As early as Barry can remember, both Willie and his dad were feeding him baseball advice. They filled Barry’s young mind with the little secrets that had made them great ballplayers.

Barry also recalls his father attending his Little League games in the Northern California suburb of San Carlos—watching from his parked car so as not to create a commotion in the stands and steal his son’s spotlight.

"I've been able to do things with my father's help that I never thought I could do," Bonds said. "Nothing made me more proud than for my dad never to say anything I couldn't be. And I know he did that on purpose because outside the ballpark and at home he was a whole different person. All I wanted to do was outperform him.”

And, by most every standard, he has done just that.

Other Bonds Achievements

In 2001, Bonds' slugging percentage of (.863) set a single-season record. He also slugged .812 in 2004, only the second time in history that a player has bettered .800 twice (Babe Ruth was the other, with .847 in 1920 and .846 in 1921, respectively).

In 2002, Bonds amassed a .582 on-base percentage, breaking Ted Williams' 1941 record of .551. In 2004, Bonds finished with a .609 OBP, the only time a player has bettered .600 over a full season.

In 2002, Bonds won the National League batting title with a .370 average, becoming the oldest player to win the honor for the first time. In 2004, he won his second batting title with a .362 average.

During the 2002 post-season, Bonds set the record for most home runs hit in a single post-season (8). Bonds hit .471 with 4 home runs and 13 walks (seven intentional) in the World Series, thereby slugging 1.294 with a .700 on-base percentage. All but the batting average were World Series records.

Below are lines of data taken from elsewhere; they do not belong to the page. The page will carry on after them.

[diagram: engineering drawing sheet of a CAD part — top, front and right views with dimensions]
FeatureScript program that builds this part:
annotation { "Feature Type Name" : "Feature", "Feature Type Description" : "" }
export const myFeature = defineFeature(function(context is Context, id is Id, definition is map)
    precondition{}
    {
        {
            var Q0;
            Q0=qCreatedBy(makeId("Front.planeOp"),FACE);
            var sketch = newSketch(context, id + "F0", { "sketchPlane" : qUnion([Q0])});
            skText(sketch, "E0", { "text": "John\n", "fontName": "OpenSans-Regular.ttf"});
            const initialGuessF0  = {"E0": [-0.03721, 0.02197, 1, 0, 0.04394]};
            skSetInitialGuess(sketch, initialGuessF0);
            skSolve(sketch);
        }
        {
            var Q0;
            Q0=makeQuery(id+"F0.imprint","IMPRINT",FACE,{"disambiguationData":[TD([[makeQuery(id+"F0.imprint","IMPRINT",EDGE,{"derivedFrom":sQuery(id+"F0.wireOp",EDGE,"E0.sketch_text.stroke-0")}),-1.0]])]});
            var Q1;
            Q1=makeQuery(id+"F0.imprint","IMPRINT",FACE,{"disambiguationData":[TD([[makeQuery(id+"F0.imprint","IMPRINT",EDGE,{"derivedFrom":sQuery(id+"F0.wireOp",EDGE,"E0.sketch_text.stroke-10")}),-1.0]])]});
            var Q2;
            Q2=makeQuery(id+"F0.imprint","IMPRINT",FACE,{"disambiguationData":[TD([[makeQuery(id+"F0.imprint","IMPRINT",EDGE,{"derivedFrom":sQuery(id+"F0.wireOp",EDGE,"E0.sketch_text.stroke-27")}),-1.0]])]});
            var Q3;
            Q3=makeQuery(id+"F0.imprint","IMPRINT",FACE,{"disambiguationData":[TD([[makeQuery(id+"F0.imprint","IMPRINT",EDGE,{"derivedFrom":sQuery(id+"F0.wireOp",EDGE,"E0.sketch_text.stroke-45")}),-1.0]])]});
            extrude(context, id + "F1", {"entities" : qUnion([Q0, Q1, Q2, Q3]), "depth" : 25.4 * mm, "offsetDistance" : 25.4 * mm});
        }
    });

In 2004, Bonds set the OPS single season record with 1.422.

In 2004, Bonds became the first player in history with more times on base (376) than official times at bat (373). This was due to the record number of walks, which count as a time on base but not a time at bat. He had 135 hits, 232 walks, and 9 hit-by-pitches for the 376 number.

Bonds has won the National League Player of the Month award thirteen times, which is a record for either league. The next highest in either league is Frank Thomas who won the A.L. award eight times and the next highest total in the N.L. is only six held by George Foster, Pete Rose and Dale Murphy.